BEGIN Dataset

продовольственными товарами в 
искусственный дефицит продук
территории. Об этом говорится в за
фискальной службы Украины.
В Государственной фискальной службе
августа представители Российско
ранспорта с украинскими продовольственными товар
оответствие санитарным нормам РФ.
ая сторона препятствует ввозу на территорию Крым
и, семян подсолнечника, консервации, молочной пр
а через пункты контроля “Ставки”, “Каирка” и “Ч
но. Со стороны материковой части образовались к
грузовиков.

END Dataset

### Aim of the exercise
Say how many lines of the data above have the string "фискальной" in them, and write nothing besides that number.

### Answer to this problem
2